═════ Exercise input ═════

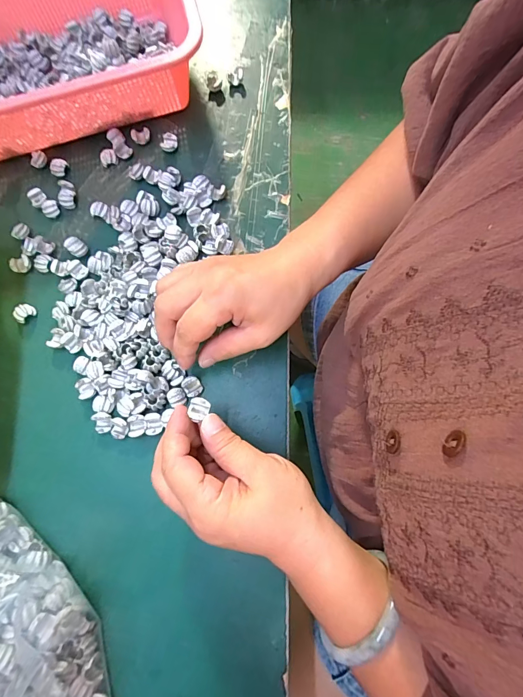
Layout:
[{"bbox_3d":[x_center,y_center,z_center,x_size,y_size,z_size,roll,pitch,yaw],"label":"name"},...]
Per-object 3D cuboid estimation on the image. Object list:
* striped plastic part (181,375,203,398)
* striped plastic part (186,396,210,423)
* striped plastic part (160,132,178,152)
[{"bbox_3d":[-0.057,0.031,0.294,0.013,0.008,0.016,-27,76,-4],"label":"striped plastic part"},{"bbox_3d":[-0.043,0.041,0.244,0.013,0.009,0.015,18,78,4],"label":"striped plastic part"},{"bbox_3d":[-0.091,-0.204,0.358,0.015,0.010,0.018,15,77,6],"label":"striped plastic part"}]

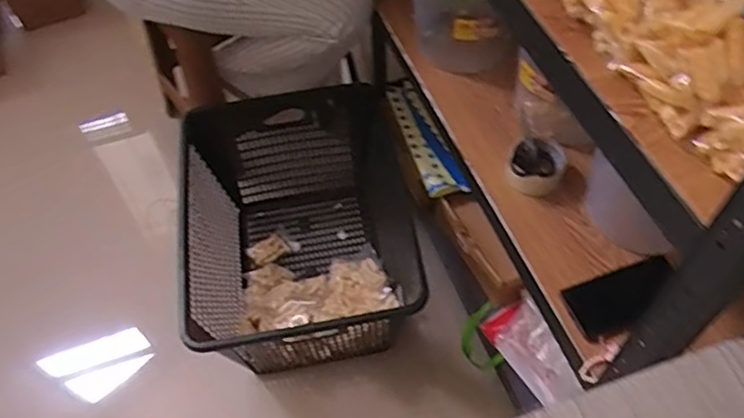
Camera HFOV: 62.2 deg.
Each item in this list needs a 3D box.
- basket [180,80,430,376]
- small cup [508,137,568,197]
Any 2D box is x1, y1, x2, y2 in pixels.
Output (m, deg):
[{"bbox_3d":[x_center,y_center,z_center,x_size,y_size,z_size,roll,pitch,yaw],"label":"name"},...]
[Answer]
[{"bbox_3d":[-0.144,0.045,1.351,0.459,0.339,0.628,-12,55,-5],"label":"basket"},{"bbox_3d":[0.255,-0.066,0.953,0.086,0.048,0.077,14,57,13],"label":"small cup"}]

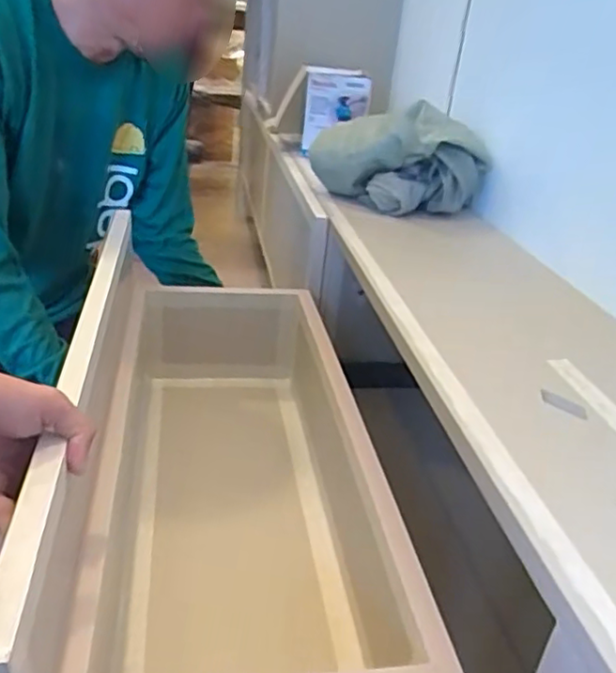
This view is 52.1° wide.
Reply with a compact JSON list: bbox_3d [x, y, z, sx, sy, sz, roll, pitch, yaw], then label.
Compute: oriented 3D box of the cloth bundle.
[{"bbox_3d":[0.151,-0.305,1.095,0.190,0.168,0.249,-19,37,-39],"label":"cloth bundle"}]

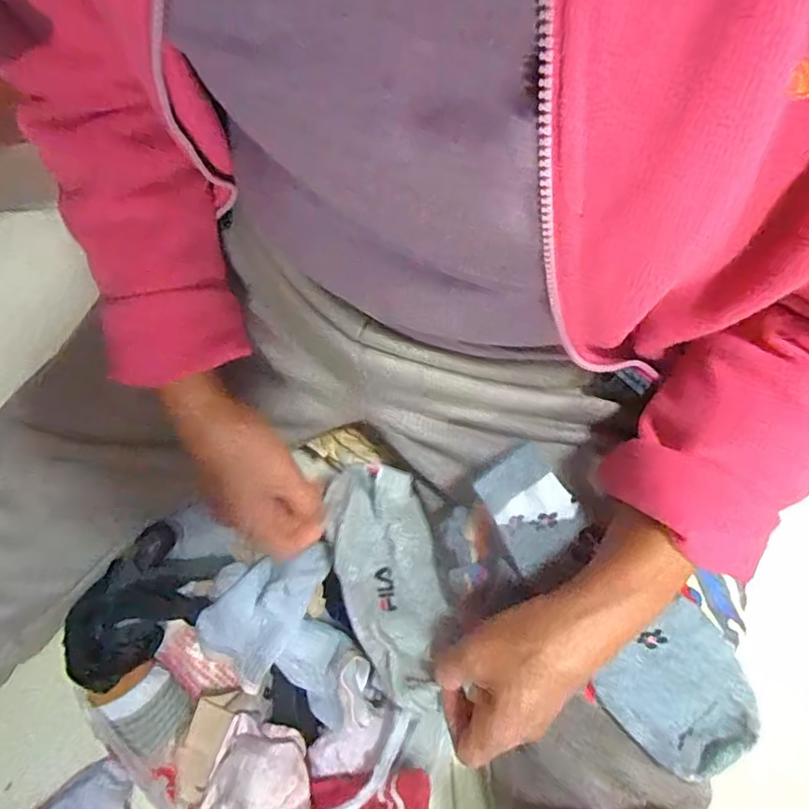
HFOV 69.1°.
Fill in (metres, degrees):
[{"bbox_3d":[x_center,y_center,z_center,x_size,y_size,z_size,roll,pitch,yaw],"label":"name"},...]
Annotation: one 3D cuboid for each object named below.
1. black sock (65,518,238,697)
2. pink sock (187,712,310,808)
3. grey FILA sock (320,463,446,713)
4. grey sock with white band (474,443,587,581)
[{"bbox_3d":[-0.220,0.168,0.491,0.068,0.063,0.124,35,79,10],"label":"black sock"},{"bbox_3d":[-0.115,0.287,0.444,0.083,0.032,0.075,12,76,5],"label":"pink sock"},{"bbox_3d":[-0.012,0.121,0.412,0.068,0.013,0.165,-14,68,-2],"label":"grey FILA sock"},{"bbox_3d":[0.080,0.067,0.377,0.051,0.012,0.071,-33,87,-1],"label":"grey sock with white band"}]

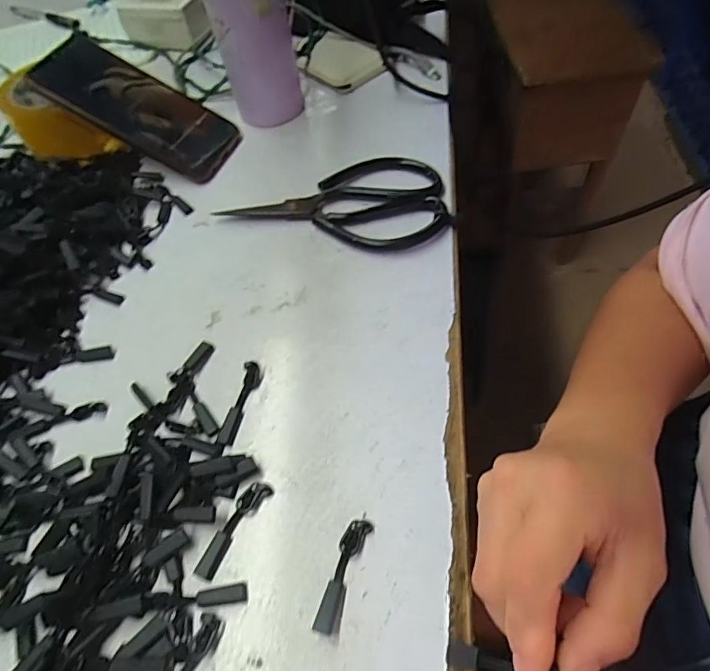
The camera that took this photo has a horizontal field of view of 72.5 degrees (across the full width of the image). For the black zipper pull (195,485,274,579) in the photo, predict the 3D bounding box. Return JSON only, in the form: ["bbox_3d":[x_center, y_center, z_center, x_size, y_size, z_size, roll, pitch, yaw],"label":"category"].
[{"bbox_3d":[-0.066,0.103,0.260,0.012,0.004,0.054,26,63,20],"label":"black zipper pull"}]

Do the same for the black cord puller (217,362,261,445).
[{"bbox_3d":[-0.071,0.041,0.302,0.011,0.006,0.056,10,58,11],"label":"black cord puller"}]

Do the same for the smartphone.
[{"bbox_3d":[-0.186,-0.199,0.420,0.162,0.015,0.071,30,60,-10],"label":"smartphone"}]

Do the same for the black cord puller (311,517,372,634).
[{"bbox_3d":[-0.006,0.119,0.243,0.012,0.005,0.054,17,60,15],"label":"black cord puller"}]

═════

Without including any pictures, print each record exactly.

Layout:
[{"bbox_3d":[x_center,y_center,z_center,x_size,y_size,z_size,roll,pitch,yaw],"label":"name"},...]
Per-object 3D cuboid estimation on the image. Object list:
* striped plastic part (181,375,203,398)
* striped plastic part (186,396,210,423)
* striped plastic part (160,132,178,152)
[{"bbox_3d":[-0.057,0.031,0.294,0.013,0.008,0.016,-27,76,-4],"label":"striped plastic part"},{"bbox_3d":[-0.043,0.041,0.244,0.013,0.009,0.015,18,78,4],"label":"striped plastic part"},{"bbox_3d":[-0.091,-0.204,0.358,0.015,0.010,0.018,15,77,6],"label":"striped plastic part"}]

Camera HFOV: 62.2 deg.
Each item in this list needs a 3D box.
- basket [180,80,430,376]
- small cup [508,137,568,197]
Any 2D box is x1, y1, x2, y2 in pixels.
Output (m, deg):
[{"bbox_3d":[x_center,y_center,z_center,x_size,y_size,z_size,roll,pitch,yaw],"label":"name"},...]
[Answer]
[{"bbox_3d":[-0.144,0.045,1.351,0.459,0.339,0.628,-12,55,-5],"label":"basket"},{"bbox_3d":[0.255,-0.066,0.953,0.086,0.048,0.077,14,57,13],"label":"small cup"}]

This view is 52.1° wide.
Reply with a compact JSON list: bbox_3d [x, y, z, sx, sy, sz, roll, pitch, yaw], then label.
Compute: oriented 3D box of the cloth bundle.
[{"bbox_3d":[0.151,-0.305,1.095,0.190,0.168,0.249,-19,37,-39],"label":"cloth bundle"}]

HFOV 69.1°.
Fill in (metres, degrees):
[{"bbox_3d":[x_center,y_center,z_center,x_size,y_size,z_size,roll,pitch,yaw],"label":"name"},...]
Annotation: one 3D cuboid for each object named below.
1. black sock (65,518,238,697)
2. pink sock (187,712,310,808)
3. grey FILA sock (320,463,446,713)
4. grey sock with white band (474,443,587,581)
[{"bbox_3d":[-0.220,0.168,0.491,0.068,0.063,0.124,35,79,10],"label":"black sock"},{"bbox_3d":[-0.115,0.287,0.444,0.083,0.032,0.075,12,76,5],"label":"pink sock"},{"bbox_3d":[-0.012,0.121,0.412,0.068,0.013,0.165,-14,68,-2],"label":"grey FILA sock"},{"bbox_3d":[0.080,0.067,0.377,0.051,0.012,0.071,-33,87,-1],"label":"grey sock with white band"}]

The camera that took this photo has a horizontal field of view of 72.5 degrees (across the full width of the image). For the black zipper pull (195,485,274,579) in the photo, predict the 3D bounding box. Return JSON only, in the form: ["bbox_3d":[x_center, y_center, z_center, x_size, y_size, z_size, roll, pitch, yaw],"label":"category"].
[{"bbox_3d":[-0.066,0.103,0.260,0.012,0.004,0.054,26,63,20],"label":"black zipper pull"}]

Do the same for the black cord puller (217,362,261,445).
[{"bbox_3d":[-0.071,0.041,0.302,0.011,0.006,0.056,10,58,11],"label":"black cord puller"}]

Do the same for the smartphone.
[{"bbox_3d":[-0.186,-0.199,0.420,0.162,0.015,0.071,30,60,-10],"label":"smartphone"}]

Do the same for the black cord puller (311,517,372,634).
[{"bbox_3d":[-0.006,0.119,0.243,0.012,0.005,0.054,17,60,15],"label":"black cord puller"}]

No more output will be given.